Selective Removal of Cs+, Sr2+, and Ni2+ by K2xMgxSn3–xS6 (x = 0.5–1) (KMS-2) Relevant to Nuclear Waste Remediation

137Cs and 90Sr, both byproducts of the uranium and plutonium fission processes, make up the majority of high-level waste from nuclear power plants. 63Ni is a byproduct of the erosion-corrosion process of the reactor components in nuclear energy plants. The concentrations of these ions in solution determine the Waste Class (A, B, or C); thus, their selective removal in the presence of large excesses of nonradioactive ions is necessary to reduce waste volume and cut disposal costs. We report the new material K2xMgxSn3–xS6 (x = 0.5–1, KMS-2) and its application for the ion exchange of Cs+, Sr2+, and Ni2+ in varying conditions.
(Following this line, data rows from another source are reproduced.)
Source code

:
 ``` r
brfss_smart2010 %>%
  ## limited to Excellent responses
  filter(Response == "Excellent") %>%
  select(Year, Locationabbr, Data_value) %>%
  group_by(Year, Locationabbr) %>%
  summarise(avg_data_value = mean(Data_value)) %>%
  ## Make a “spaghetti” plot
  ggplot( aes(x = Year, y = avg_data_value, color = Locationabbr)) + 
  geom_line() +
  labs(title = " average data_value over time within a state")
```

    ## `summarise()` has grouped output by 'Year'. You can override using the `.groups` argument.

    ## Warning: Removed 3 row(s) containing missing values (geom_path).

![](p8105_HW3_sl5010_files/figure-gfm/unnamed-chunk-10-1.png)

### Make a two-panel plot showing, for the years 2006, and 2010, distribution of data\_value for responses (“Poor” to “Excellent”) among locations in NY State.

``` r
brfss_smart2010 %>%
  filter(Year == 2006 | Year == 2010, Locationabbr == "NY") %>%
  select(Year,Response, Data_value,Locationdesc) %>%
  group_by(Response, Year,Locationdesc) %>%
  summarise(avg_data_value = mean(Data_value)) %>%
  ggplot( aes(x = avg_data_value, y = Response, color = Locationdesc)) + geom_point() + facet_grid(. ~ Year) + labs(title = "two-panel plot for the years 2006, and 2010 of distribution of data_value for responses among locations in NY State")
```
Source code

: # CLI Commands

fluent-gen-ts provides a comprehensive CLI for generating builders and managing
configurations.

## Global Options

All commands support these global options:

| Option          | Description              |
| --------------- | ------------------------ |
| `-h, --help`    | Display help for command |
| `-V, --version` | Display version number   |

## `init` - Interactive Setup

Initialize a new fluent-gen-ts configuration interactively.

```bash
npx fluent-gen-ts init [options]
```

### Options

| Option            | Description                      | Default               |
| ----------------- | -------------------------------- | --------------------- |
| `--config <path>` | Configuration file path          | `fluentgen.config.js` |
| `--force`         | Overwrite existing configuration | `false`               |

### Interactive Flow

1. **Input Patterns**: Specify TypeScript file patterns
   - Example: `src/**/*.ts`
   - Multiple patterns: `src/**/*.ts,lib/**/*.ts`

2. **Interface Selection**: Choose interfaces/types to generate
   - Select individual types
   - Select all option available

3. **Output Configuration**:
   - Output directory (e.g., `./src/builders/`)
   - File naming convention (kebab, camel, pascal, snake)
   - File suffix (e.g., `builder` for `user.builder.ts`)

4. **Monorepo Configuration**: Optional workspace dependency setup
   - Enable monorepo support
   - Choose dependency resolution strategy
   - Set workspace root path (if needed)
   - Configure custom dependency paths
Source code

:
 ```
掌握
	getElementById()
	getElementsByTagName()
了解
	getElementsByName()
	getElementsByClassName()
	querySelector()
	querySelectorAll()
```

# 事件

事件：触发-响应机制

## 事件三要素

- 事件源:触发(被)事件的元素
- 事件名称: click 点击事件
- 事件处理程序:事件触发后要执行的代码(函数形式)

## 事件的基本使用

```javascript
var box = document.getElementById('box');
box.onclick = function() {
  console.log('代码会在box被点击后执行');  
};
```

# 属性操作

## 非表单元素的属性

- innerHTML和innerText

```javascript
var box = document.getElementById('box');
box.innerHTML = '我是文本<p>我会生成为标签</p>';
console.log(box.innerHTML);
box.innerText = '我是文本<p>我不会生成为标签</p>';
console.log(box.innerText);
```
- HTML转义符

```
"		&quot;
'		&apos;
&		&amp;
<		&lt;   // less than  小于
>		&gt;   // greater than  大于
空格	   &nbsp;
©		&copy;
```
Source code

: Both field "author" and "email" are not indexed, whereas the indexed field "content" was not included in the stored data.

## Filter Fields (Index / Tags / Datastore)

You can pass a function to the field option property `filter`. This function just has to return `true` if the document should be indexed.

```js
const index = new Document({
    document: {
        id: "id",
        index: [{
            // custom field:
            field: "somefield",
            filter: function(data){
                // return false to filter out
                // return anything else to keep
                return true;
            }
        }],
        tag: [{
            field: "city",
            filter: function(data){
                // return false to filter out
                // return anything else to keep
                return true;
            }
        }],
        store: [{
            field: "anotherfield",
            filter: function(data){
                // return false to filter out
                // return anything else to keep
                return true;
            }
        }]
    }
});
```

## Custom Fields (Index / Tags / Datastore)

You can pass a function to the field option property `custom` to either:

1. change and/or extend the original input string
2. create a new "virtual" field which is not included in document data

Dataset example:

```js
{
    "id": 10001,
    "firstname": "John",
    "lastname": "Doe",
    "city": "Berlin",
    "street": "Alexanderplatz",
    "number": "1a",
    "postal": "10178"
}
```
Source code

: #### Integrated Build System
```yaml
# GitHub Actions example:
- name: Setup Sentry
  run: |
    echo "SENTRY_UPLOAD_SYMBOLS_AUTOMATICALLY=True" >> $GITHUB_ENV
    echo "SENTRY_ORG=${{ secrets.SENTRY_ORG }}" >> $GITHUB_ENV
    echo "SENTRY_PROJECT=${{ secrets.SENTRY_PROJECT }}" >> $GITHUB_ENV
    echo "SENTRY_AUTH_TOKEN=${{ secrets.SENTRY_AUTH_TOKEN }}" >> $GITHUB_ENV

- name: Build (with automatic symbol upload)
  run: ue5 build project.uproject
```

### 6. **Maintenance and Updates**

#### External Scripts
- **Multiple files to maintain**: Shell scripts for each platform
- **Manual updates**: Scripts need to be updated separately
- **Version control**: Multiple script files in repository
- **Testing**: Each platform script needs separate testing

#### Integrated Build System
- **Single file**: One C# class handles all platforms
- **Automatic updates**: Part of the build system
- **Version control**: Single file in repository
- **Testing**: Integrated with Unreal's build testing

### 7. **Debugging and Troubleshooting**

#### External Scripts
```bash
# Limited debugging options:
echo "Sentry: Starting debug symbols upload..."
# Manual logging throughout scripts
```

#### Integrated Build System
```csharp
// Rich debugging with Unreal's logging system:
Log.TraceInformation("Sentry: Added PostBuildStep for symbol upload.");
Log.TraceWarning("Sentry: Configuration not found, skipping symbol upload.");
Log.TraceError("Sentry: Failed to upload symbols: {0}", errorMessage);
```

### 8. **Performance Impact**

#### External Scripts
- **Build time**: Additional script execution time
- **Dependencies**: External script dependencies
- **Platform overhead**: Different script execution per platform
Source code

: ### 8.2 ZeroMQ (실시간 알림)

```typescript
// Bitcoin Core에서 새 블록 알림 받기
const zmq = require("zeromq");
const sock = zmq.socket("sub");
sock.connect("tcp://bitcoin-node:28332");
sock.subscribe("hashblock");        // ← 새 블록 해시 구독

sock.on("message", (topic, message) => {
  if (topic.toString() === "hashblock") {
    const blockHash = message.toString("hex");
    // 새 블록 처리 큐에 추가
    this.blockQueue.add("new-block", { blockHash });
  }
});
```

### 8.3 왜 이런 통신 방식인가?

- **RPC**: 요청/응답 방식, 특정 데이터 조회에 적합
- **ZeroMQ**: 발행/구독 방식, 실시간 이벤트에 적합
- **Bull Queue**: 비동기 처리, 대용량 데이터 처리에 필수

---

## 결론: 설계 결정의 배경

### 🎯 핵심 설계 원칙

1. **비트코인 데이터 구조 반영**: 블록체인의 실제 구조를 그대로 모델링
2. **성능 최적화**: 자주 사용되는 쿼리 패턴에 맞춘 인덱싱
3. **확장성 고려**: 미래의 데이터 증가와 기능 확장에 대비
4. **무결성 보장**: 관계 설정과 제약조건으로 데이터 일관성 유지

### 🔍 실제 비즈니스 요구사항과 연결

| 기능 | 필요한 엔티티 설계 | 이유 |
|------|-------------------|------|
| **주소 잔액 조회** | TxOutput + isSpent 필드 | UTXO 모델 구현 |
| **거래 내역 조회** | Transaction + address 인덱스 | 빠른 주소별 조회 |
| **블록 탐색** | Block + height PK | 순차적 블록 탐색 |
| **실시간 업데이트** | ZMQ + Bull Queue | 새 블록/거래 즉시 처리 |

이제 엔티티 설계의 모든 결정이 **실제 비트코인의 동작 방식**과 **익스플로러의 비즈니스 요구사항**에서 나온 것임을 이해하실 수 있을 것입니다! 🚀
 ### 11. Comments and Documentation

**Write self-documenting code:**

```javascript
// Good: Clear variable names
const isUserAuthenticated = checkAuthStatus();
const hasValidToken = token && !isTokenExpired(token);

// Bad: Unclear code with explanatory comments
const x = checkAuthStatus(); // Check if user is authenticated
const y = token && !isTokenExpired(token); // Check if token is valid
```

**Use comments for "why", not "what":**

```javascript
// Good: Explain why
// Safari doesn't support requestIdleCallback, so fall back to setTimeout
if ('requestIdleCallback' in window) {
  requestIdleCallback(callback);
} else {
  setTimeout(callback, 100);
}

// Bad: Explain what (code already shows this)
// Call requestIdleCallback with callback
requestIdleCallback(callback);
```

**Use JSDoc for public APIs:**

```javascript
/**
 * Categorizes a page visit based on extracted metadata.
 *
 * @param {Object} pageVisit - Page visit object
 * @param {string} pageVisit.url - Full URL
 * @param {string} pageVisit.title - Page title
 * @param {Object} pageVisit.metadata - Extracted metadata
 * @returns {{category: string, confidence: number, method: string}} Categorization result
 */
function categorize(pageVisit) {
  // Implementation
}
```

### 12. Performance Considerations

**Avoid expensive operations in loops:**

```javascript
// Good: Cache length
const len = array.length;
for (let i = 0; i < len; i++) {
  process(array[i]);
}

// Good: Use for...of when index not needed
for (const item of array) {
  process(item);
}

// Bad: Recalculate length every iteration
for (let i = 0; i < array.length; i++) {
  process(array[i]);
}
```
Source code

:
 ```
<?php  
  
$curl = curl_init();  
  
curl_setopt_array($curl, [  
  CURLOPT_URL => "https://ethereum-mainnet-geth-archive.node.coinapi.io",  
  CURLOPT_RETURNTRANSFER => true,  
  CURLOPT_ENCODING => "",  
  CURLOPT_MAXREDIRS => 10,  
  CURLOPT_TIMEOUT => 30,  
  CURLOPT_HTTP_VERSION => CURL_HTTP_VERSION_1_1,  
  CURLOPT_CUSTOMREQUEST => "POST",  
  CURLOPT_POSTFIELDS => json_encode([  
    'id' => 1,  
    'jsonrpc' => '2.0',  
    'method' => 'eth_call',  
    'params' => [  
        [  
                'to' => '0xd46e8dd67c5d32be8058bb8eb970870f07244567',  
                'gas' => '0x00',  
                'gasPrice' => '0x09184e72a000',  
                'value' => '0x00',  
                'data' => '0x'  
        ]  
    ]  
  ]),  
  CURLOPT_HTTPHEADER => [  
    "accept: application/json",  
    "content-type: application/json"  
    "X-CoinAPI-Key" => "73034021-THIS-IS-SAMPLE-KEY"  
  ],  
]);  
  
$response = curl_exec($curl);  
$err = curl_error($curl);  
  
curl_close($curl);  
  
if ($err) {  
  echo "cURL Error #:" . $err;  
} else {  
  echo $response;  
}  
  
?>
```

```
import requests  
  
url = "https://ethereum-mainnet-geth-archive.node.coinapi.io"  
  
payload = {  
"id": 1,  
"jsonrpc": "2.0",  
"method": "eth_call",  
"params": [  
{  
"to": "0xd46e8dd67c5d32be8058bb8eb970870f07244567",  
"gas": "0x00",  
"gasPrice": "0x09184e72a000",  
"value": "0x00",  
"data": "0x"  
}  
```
This compound crystallizes in the hexagonal space group P63/mmc with cell parameters a = b = 3.6749(8) Å and c = 16.827(4) Å. The difference in crystal structure between KMS-2, the previously reported Mn analog K2xMnxSn3–xS6 (KMS-1), and their parent SnS2 is also described. Distribution coefficients for KMS-2 are high for Cs+ (7.1 × 103 mL/g) and Sr2+ (2.1 × 104 mL/g) at neutral pH (∼ 6 ppm, V/m ∼1000 mL/g). We also report on the comparative study of Ni2+ ion exchange with both KMS-1 and KMS-2. Additional competitive reactions using Cs+, Sr2+, and Ni2+ in high concentrations of salt solution and at different pH values are reported.